Serunya, Joey muncul kan tanpa gembar-gembor. Maklum sajalah, Joey bukan celebrity. Iapun pasti tak masuk di pergaulan "infotainment". Dulu itu, masih 10 tahun, lha mungkin dilihatnya sebagai, "anak berbakat" saja. Dan, cukup itu! Masuk jadi nominator Grammy Awards, apalagi ikut tampil dan mendapat standing-ovation dari para selebriti musik dunia, lha siapa yang mengira?

Indonesia ternyata BISA, yup itu yang kita bisa bangga. Kerja keras, kemampuan, bakat.  Dana itu, bisa jadi nomer berikutnya.  Joey baru melangkah. "Kebetulan" langkahnya itu lebar-lebar ya. Tau-taunya menembus Grammy. Tapi itu jelas, apa ya, starting point. Langkah-langkah pembuka. Joey masih belia, ia masih bisa berkembang lagi. Lagi dan lagi. Nominator, walau akhirnya urung memperoleh awards, sebut saja kesempatan buat Joey belum di tahun ini.

Mudah-mudahanlah, kesuksesan seorang anak muda belia bernama Joey Alexander, membuat pengalaman baik bagi kita semua. Jangan lagi, ada bakat-bakat muda yang penuh talenta, tapi awalnya kurang dipedulikan.
Maaf sedikit menyenggol pada festival jazz terbesar di dunia yang kita miliki. Apa hebatnya, Indonesia kita bisa membuat festival terbesar di dunia?
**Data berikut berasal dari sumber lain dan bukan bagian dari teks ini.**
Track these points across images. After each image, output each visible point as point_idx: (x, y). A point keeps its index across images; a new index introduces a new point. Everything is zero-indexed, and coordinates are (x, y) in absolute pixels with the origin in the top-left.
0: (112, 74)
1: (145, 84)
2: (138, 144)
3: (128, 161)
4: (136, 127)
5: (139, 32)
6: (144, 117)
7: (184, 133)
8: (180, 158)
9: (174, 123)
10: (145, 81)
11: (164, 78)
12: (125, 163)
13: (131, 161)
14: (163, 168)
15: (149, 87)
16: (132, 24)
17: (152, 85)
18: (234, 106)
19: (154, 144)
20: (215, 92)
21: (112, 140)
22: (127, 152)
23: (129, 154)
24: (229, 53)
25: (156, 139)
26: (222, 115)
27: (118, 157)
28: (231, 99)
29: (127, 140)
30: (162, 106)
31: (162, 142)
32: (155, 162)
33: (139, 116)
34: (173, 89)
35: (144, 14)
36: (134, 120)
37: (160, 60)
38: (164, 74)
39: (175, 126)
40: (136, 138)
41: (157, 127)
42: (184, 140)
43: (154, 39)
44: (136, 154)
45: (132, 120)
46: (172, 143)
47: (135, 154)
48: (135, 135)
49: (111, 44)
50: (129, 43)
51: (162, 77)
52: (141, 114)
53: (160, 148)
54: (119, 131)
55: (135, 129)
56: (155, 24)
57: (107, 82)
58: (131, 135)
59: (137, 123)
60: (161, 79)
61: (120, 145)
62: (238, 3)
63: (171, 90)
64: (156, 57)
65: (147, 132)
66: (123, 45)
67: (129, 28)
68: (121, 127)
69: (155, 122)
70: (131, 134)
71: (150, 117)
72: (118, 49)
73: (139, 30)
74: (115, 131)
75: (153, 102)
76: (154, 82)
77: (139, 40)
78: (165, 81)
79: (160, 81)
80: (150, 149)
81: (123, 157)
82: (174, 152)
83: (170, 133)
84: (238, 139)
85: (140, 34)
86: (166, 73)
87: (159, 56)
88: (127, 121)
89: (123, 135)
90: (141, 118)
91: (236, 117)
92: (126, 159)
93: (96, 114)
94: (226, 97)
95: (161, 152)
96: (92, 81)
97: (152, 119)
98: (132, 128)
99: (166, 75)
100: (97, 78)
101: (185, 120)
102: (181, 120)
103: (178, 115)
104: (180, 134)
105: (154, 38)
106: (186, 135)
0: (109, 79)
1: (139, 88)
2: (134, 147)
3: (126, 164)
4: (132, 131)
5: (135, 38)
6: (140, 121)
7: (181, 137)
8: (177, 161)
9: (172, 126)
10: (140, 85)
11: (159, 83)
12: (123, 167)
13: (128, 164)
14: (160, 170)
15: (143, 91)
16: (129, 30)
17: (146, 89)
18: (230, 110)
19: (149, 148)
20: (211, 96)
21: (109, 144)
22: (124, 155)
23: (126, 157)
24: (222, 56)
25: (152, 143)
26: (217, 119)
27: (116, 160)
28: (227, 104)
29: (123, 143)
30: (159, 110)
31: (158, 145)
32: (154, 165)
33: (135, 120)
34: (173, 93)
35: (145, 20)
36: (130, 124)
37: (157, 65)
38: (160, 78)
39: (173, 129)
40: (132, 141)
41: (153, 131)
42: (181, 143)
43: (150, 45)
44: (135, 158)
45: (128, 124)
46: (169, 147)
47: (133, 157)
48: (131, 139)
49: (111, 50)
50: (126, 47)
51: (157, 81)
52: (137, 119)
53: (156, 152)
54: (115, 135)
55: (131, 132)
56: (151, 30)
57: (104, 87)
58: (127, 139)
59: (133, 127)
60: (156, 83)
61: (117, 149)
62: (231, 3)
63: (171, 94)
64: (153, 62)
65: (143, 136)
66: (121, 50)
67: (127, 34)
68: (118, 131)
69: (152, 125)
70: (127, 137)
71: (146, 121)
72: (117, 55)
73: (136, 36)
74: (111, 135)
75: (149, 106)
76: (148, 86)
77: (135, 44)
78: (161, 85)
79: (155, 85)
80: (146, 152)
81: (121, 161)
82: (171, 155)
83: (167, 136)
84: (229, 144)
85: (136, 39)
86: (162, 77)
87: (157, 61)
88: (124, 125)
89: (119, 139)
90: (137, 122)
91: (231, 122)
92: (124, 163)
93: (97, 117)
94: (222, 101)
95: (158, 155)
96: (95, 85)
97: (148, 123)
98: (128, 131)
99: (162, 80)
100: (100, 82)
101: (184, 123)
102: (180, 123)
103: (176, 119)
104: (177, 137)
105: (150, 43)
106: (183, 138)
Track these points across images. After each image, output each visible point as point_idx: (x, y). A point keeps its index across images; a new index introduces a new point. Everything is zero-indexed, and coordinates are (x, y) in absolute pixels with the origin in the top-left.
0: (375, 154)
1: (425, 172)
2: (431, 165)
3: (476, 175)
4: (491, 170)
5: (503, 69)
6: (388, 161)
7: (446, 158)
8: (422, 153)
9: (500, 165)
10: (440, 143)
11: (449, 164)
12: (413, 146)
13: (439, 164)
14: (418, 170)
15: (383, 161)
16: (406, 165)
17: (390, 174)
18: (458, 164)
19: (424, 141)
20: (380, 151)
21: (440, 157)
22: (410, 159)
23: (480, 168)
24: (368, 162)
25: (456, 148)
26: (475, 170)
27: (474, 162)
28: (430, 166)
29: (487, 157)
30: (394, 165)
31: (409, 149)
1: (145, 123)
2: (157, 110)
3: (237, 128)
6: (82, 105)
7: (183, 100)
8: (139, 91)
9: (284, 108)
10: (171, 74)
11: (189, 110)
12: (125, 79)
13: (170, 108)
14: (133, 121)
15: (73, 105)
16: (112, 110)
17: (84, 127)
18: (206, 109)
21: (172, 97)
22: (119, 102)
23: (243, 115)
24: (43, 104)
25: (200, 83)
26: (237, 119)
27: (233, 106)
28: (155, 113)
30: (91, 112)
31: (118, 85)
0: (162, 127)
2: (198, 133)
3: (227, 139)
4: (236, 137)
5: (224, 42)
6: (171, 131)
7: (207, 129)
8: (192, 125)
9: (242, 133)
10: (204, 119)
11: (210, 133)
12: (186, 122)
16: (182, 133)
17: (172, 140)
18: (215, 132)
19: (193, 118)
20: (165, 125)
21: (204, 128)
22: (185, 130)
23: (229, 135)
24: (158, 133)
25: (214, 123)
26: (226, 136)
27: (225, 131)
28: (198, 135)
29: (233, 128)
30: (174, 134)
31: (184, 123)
Kalau bakat-bakat dan talenta musisi jazz Indonesia, malah hanya jadi pelengkap semata? Pelengkap?
Saya sudah tulis sebelumnya, kalau musisi atau penyanyi atau grup band Indonesia, untuk bisa mendapat kesempatan main di Java Jazz Festival itu ga mudah. Banyak kali persyaratannya. Beberapa nama, bisa dengan mudah. Karena kedekatan? Punya hubungan dekat dengan "orang dalam? Sebagian besar, harus mau berjuang keras, berjuang untuk mendapat kesempatan main. Udah main sekali dua kali, lalu gimana dengan fee-nya? Minta naik fee, sering terjadi, malah hilang dari list! Ga akan ada lagi calling-an dari divisi Talent Java Jazz Festival. Miris.

Pada zaman ekonomi terbuka, jelang Masyarakat Ekonomi Asean. Pesanku sih, semoga Java Jazz Festival tidak lantas justru membuka pintu terlalu lebar, untuk dimanfaatkan musisi-musisi internasional saja. Harusnya lebih membuka pintu bagi musisi lokal. Potensi-potensi musisi berbakat Indonesia sendiri. Percayalah,bukan hanya ada Joey seorang, sebenarnya. Coba lebih membuka diri, lebih bergaul, lebih mengenal apa yang terjadi di dunia musik jazz Indonesia. Kan festival jazz?
Musisi luar itu melihat Indonesia sebagai pasar yang sangat potensial bangets. Mereka pasti mau ke Indonesia, relatif mudah. Pasar gede. Sementara industri musik di negaranya kan sedang "gonjang-ganjing"? Ke Indonesia adalah kesempatan emas dan sangat berharga. Potensi penduduk kita itu, wuaaaah pasar yang lumayan gede.
Mereka dengan senang hati datang. Dibayar. Diberi fasilitas mudah dan menyenangkan. Dipromosikan gencar. Seneng pasti! Bisa saja begitu sih. Sementara musisi negeri sendiri, harus melalui persyaratan ini-itu. Salah satunya, dikenal atau tidak oleh yang bertanggung jawab untuk membuat acara, mengatur rundown (semacam divisi Talent Department nya).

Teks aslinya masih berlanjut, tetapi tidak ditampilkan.